Mobile services to empower patient with heart failures

Scenario context: 

Coordination of care for a patient who will be cared for and supported in the health community. The Care Manager is the ‘coordinator’ of the 'Heart Failure Management Plan' and ‘Medical Anticipatory Care Plan’. These plans were defined by the Healthcare professionals and accepted by the patient.

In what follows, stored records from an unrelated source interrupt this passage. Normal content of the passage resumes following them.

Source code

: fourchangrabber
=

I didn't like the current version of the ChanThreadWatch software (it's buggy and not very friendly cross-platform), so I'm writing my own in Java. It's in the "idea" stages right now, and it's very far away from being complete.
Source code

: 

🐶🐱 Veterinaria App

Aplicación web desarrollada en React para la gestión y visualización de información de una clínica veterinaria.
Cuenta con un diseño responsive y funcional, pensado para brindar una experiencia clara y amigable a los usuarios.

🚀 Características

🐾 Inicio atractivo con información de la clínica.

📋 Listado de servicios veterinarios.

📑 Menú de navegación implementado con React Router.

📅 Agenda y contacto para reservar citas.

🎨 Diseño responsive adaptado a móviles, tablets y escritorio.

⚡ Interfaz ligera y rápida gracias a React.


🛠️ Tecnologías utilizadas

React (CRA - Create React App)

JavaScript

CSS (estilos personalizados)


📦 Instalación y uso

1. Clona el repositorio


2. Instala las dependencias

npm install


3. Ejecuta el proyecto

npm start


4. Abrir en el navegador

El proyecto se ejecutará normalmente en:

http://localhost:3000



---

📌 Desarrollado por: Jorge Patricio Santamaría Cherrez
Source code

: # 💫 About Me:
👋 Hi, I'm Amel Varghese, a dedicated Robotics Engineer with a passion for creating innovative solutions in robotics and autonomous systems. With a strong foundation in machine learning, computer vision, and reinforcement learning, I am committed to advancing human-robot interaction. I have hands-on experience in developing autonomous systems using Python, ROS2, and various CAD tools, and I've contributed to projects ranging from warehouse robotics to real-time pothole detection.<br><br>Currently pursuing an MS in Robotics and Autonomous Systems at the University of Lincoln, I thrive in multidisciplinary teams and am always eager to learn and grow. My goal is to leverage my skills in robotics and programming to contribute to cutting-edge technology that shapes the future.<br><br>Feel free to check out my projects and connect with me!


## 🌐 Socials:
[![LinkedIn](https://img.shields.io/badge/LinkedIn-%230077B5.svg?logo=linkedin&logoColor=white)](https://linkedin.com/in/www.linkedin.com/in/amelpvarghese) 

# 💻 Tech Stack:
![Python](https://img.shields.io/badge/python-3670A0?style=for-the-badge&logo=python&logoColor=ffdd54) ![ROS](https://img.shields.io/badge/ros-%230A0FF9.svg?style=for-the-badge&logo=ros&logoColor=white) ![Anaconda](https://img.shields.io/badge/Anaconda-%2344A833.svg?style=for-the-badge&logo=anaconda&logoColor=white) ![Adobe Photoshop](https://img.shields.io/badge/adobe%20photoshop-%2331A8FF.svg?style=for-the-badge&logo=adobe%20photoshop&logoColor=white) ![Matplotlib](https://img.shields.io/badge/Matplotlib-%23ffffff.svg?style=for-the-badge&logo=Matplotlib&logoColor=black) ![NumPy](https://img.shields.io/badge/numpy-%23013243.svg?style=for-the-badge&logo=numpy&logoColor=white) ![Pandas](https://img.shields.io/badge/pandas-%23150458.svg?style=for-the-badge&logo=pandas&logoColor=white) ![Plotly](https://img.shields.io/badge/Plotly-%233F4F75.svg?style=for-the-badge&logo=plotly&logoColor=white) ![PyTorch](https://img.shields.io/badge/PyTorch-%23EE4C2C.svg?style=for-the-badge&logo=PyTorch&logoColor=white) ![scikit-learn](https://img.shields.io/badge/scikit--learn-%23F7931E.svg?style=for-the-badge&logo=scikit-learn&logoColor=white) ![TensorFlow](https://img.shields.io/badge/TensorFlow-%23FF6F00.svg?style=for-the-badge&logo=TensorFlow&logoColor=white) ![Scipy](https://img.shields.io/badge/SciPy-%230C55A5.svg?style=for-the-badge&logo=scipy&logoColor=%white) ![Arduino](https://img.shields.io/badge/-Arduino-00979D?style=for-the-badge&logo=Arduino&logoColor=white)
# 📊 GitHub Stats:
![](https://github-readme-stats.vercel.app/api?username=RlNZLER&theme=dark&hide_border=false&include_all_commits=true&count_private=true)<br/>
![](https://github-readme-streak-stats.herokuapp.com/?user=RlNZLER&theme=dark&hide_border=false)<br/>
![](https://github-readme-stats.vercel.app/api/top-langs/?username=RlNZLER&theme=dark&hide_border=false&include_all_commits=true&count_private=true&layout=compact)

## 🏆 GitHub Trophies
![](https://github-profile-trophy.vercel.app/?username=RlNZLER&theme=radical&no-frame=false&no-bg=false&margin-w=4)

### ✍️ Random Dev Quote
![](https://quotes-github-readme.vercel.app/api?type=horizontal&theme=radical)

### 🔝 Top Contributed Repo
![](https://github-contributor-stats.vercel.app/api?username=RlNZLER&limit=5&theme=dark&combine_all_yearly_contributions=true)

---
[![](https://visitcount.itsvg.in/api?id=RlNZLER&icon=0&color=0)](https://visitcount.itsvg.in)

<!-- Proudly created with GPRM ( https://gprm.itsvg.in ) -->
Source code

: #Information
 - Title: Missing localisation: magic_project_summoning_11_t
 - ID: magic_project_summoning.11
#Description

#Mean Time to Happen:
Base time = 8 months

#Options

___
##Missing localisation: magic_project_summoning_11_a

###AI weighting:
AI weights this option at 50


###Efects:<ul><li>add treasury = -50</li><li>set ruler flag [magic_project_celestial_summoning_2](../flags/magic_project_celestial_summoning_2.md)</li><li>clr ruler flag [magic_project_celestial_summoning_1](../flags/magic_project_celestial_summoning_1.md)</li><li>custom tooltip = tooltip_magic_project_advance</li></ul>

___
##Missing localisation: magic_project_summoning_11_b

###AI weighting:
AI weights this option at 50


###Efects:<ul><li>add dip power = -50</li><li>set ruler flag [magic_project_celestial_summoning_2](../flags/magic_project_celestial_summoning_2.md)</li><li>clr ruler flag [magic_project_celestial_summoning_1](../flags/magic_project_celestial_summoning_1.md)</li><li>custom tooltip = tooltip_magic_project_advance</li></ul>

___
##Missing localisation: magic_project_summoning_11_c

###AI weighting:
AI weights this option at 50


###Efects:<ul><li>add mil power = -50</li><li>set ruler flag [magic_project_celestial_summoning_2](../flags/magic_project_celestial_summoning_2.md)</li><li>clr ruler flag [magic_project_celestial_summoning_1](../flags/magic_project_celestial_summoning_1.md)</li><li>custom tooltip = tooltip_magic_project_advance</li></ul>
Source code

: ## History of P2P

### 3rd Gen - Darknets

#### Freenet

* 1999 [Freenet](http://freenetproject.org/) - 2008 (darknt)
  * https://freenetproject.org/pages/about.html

The care manager will oversee the plan and ensure that the different ‘Actors’ involved are communicated with and that care is followed up at the premises of the patient or at the acute or care ward. 

Care coordinator
Healtcare Practitioner
Care network
HIE and healthcare systems for hospital, GPs, …
Send/retrieve patient data (save/update data)
Send Alert/alarm
Send/retrieve reports
Send reminders
Send/retrieve care plan (save/update the care plan)
Technical Process Flow: 
  1. After agreement between the cardiologist and the patient, the cardiologist updates the care plan with the status agreed
  2. Report is sent to the HP
  3. The cardiologist notifies the care coordinator
  4. Appointment are scheduled with the patient for the visits
  5. The patient collects his measurements( weight, blood pressure and heart rate) periodically on devices
  6. The patient accesses to the information about heart disease and manage his life consequently
  7. If alert/alarm occurred, a notification is sent to the care coordinator
  8. The care coordinator takes the right actions after reviewing the information that were collected

The care plan is reviewed and updated periodically by the cardiologist with all relevant actors


Possible issues: 

XDR enables sending a “push” alert to another party. This may be realised with XDR (which is a web service-based solution), or, within an XDS affinity domain, with either DSUB or NAV.